I love going to new and different places, collecting new experiences, and seeing things I’ve long dreamed about visiting.

I hate all the hassles of getting to those places.

I love the excitement of airports, with the anticipation of travel to exotic (or even more mundane, but different) places. I like window-shopping in fancy stores, picking up a few last-minute things, and watching the planes land and take off.

I hate the anxiety of getting to the airport on time, getting through long security lines and pat-downs. I always seem to trigger a pat-down, though I have to be the least threatening looking person in the entire airport. I hate worrying about getting to my gate on time, the crush of people all trying to board as quickly as possible, and settling into a seat area that’s impossibly tight even for someone who is 5’1” and 130 pounds. I hate the inevitable delays and worry about making connections, especially for international flights.

I love relaxing into my seat, getting into a book or movie, having someone bring drinks and food to me.

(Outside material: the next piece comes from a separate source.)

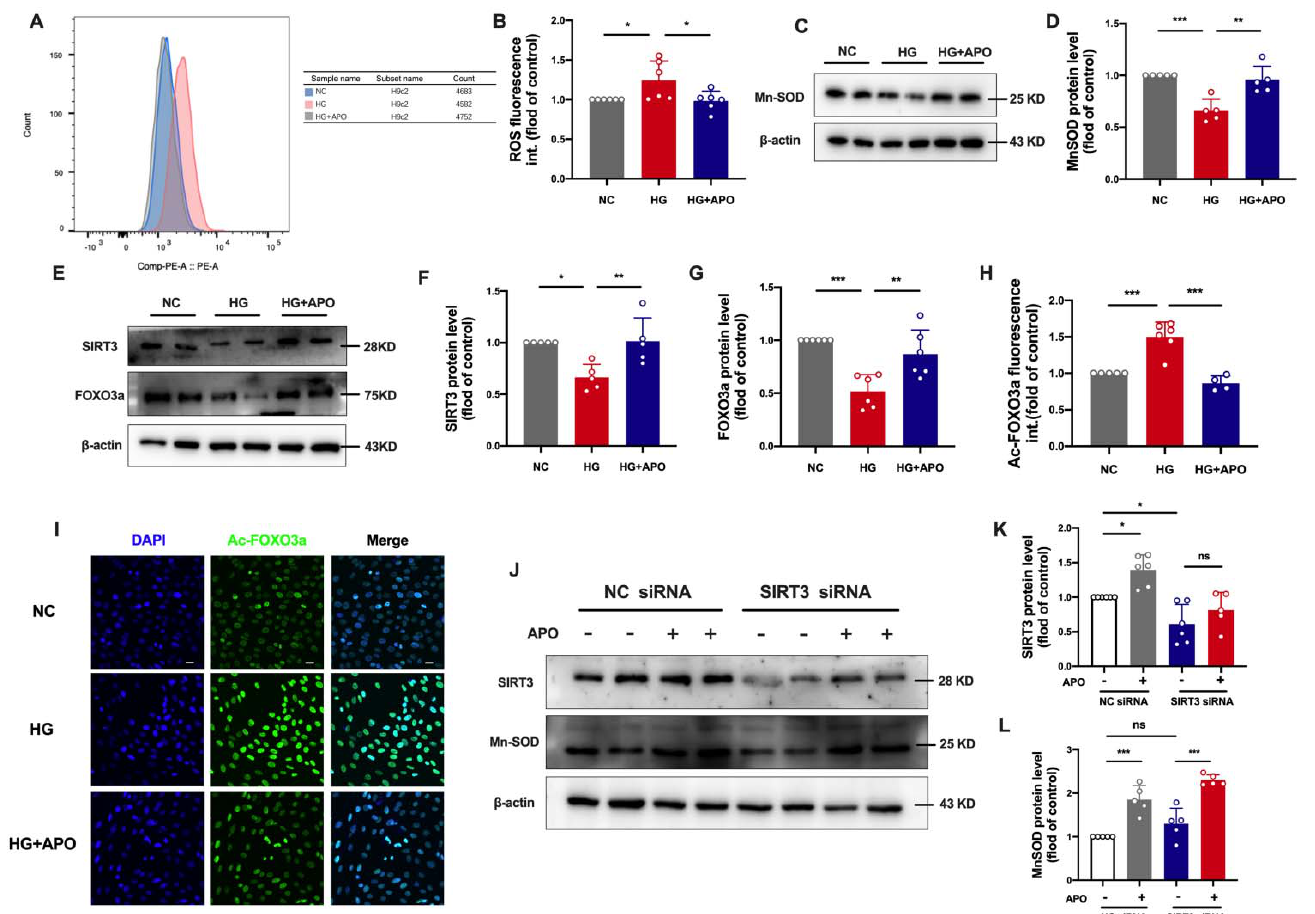
Figure 5. Apocynin (APO) attenuates oxidative stress via the SIRT3/FOXO3a pathway in H9c2 cells. ( A ) H9c2 cells were exposed to normal glucose (NC) or high glucose (HG) or HG with APO for 36 h. Flow cytometry detected H9c2 cells stained with Dihydroethidium (DHE). ( B ) Quantification of ROS by DHE intensity in ( A ). ( C ) Mn ‐ SOD protein level in H9c2 cells detected by Western blot analysis. ( D ) Quantification of Mn ‐ SOD protein level in ( C ). ( E ) The protein levels of SIRT3 and FOXO3a in each group. ( F , G ) Quantification of SIRT3 and FOXO3a protein level in ( E ). ( H ) Ac ‐ FOXO3a fluorescence intensity quantification in ( I ). Scale bar, 20 μ m. ( I ) Representative confocal microscopy images of immunofluorescence staining for Ac ‐ FOXO3a and DAPI in H9c2 cells exposed HG with or without APO. ( J ) Expression of SIRT3 and Mn ‐ SOD in NC siRNA and SIRT3 siRNA with or without APO. ( K , L ) Quantification of SIRT3 and Mn ‐ SOD protein level in ( J ). Data are mean ± SD; n = 4 for 6 independent experiments; * p < 0.05, ** p < 0.01, *** p < 0.001.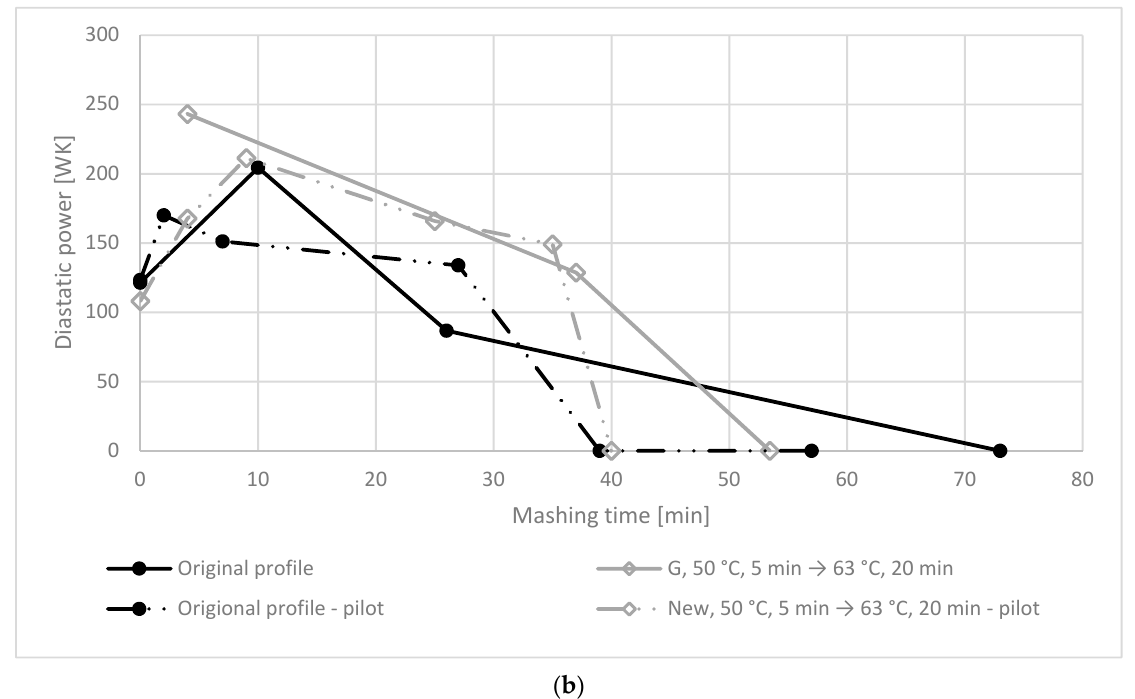
Figure 2. ( a ) α -Amylase and ( b ) β -Amylase activity of the different mashing profiles studied at pilot scale, compared to the same time-temperature profiles at lab scale measured with Brewer’s Dream™ kits. The heating rate was 1 °C/min for lab-scale experiments, and 2 °C/min for pilot-scale experiments. Mash out temperature was 78 °C, which was held for 1 min.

I hate being confined in a small space for hours on end, having to climb over people to get around, using an airplane lav, the bland tastelessness of most of the food, and my own complete inability to sleep on a plane.

I love landing in a new place, finally getting off the blasted plane and stretching my legs, anticipating the adventure ahead.

I hate lines at passport control, the crush of luggage retrieval, and the search for the taxi stand. Especially in a country where I don’t speak the local language, I worry about communicating with the taxi driver, getting ripped off, and making it to the right hotel or Airbnb. Or if I’m renting a car, I worry about the hassles of that process and then finding my way to my destination, hoping the GPS on my phone works in this place or the maps I’ve studied were correct.

I love settling into new quarters, starting out to explore the new terrain, finding new delights and surprises around every corner. I relish trying new food at local cafes and eateries, making notes about interesting details as research for a possible future story setting, and even watching the people. Soaking in the atmosphere of a new place, talking to local people, shopping for souvenirs, taking in as many interesting sites as possible all feed my soul. Large dramatic sites, like the Colosseum in Rome or Stonehenge (or as I hope this summer, the Acropolis), move me in odd and profound ways. The beauty of small objects in museum also touches me. I feel the history of a place as almost a living thing when in direct visual contact with the creations of people throughout history. They speak to me through the stone or glass or clay. I could spend days in art and archaeology museums, or at least hours – until my brain starts to complain about overload.

I hate that occasionally my stomach rebels at all the new foods and different waters, though it doesn’t happen often, thank goodness, and there are medicines that help. I wish I didn’t have to be careful about what I eat because I’m allergic to nuts and they’re hidden in a lot of things. And I sometimes wish my feet could handle more miles, though I wear good shoes for walking and in fact, can do a lot of it. I’m not good at packing the right things, although that’s mixed because it can give me a good excuse to pick up something I wouldn’t otherwise have bought.

I love the way travel expands my mind and my imagination.

I hate the way it empties my pocketbook and bank account. But I count every penny worth the expense.